*Your instructions*: Transcribe the Cochabamba travel blog entry below, from "Watch for another" down to "in the Fort.".

That night around 3am we departed on another 11 hour journey to the vibrant city of Cochabamba, my present location. Our three days in Cochabamba are sandwiched by the rough and dirty Uyuni tour and Carnaval in Oruro, which begins tomorrow. For those of you who are not familiar, Carnaval is a party of epic proportions celebrated in various cities throughout South America. I have not doubt that the next three days will be among the wildest of my entire life. I cant wait to tell you all about it! Anyway, we have been focused on only one thing in Cochabamba: relaxation. We are splurging a bit by staying in hotels instead of hostels and eating fancy dinners in a few of the cities finest restaurants. Thanks to Bolivia´s remarkably advantageous traveller economy, living luxuriously is still extremely cheap. This is the calm before the Carnaval storm, and a much needed opportunity to unwind and enjoy hot showers and fantastic food.
Watch for another entry on the 16th or 17th and, as always, thanks for reading!

Responses to comments-
Mom- You will be relieved to know that I just bought a large bottle of sun block. No more sunburns for me!

Lindsey- We are having the time of our lives. I will be sorry to part ways with the girls in a few days, but Im sure you are excited to have them home :)

Hilda- Thanks for keeping up with the blog! Im looking forward to getting together for dinner sometime when I get back

Katie- I miss you guys! Give all of the kids a big hug and kiss for me. I havent been able to get any of my pictures up on facebook, but Im looking forward to giving you a slide show when I get home!

Kyle- thanks for reading buddy. Cant wait til March when I can hang out with you in the Fort.

*Information shown*:
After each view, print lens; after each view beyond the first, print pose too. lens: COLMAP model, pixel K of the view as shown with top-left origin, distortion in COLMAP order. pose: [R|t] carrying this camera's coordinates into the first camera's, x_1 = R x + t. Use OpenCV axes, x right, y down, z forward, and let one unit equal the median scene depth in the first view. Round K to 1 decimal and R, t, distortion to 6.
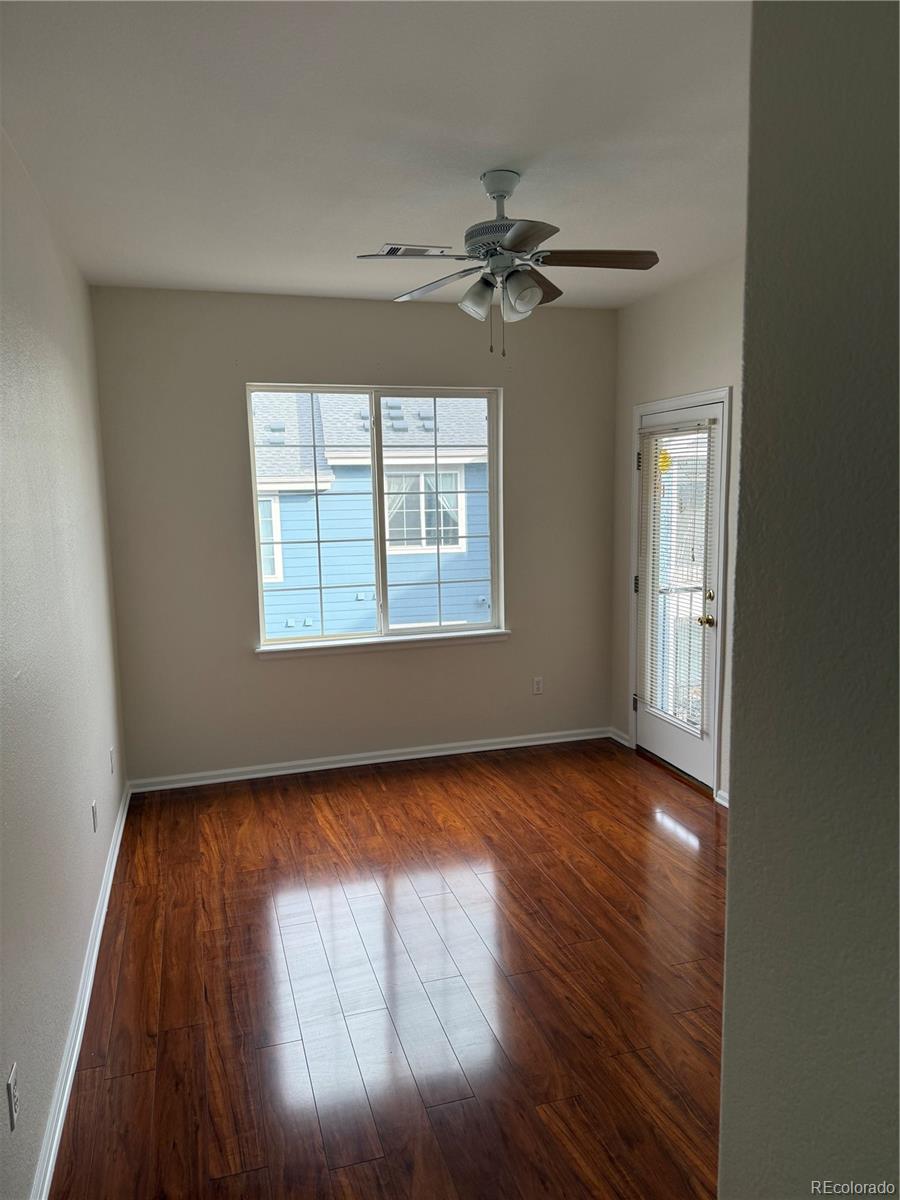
lens RADIAL K [[833.4, 0, 445.5], [0, 833.4, 604.8], [0, 0, 1]] dist [0.047832, 0.002454]
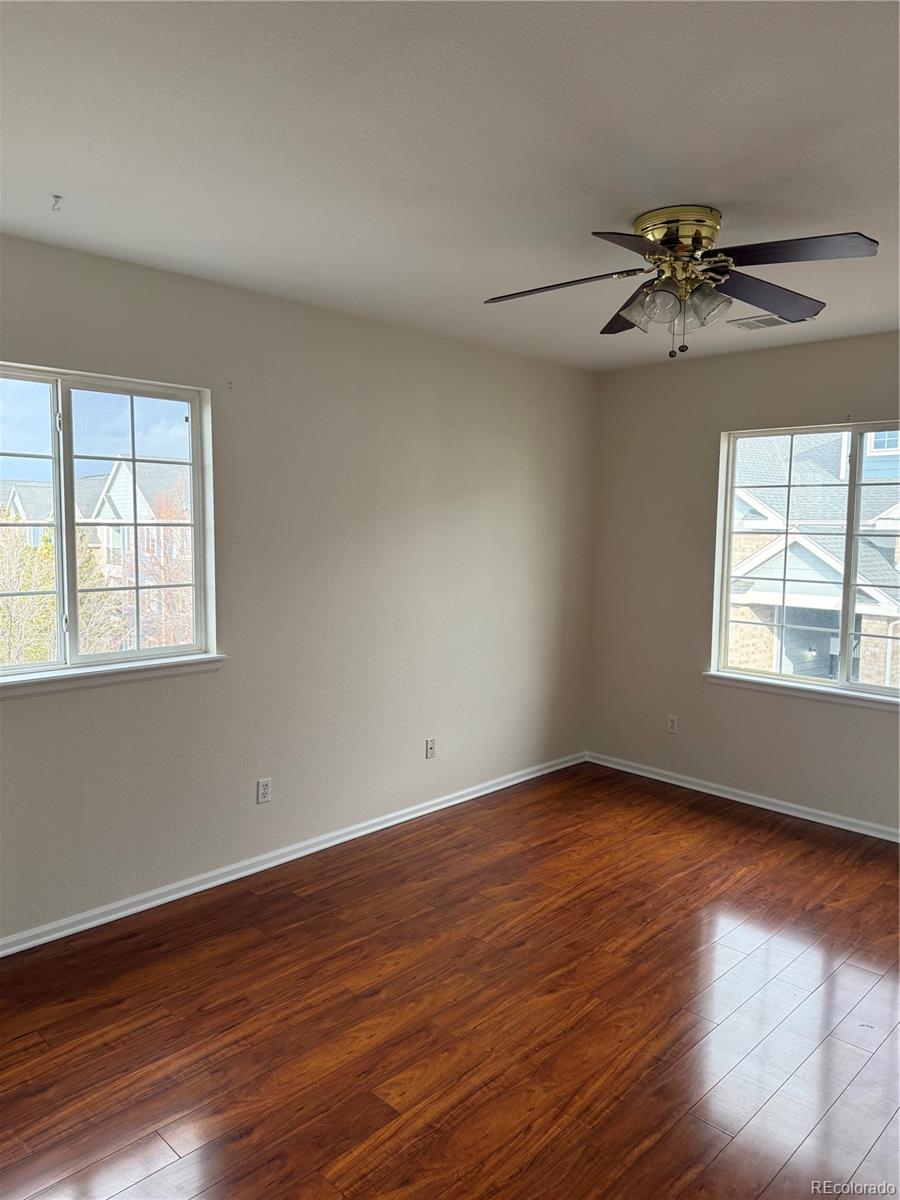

*Finished task*:
Watch for another entry on the 16th or 17th and, as always, thanks for reading!

Responses to comments-
Mom- You will be relieved to know that I just bought a large bottle of sun block. No more sunburns for me!

Lindsey- We are having the time of our lives. I will be sorry to part ways with the girls in a few days, but Im sure you are excited to have them home :)

Hilda- Thanks for keeping up with the blog! Im looking forward to getting together for dinner sometime when I get back

Katie- I miss you guys! Give all of the kids a big hug and kiss for me. I havent been able to get any of my pictures up on facebook, but Im looking forward to giving you a slide show when I get home!

Kyle- thanks for reading buddy. Cant wait til March when I can hang out with you in the Fort.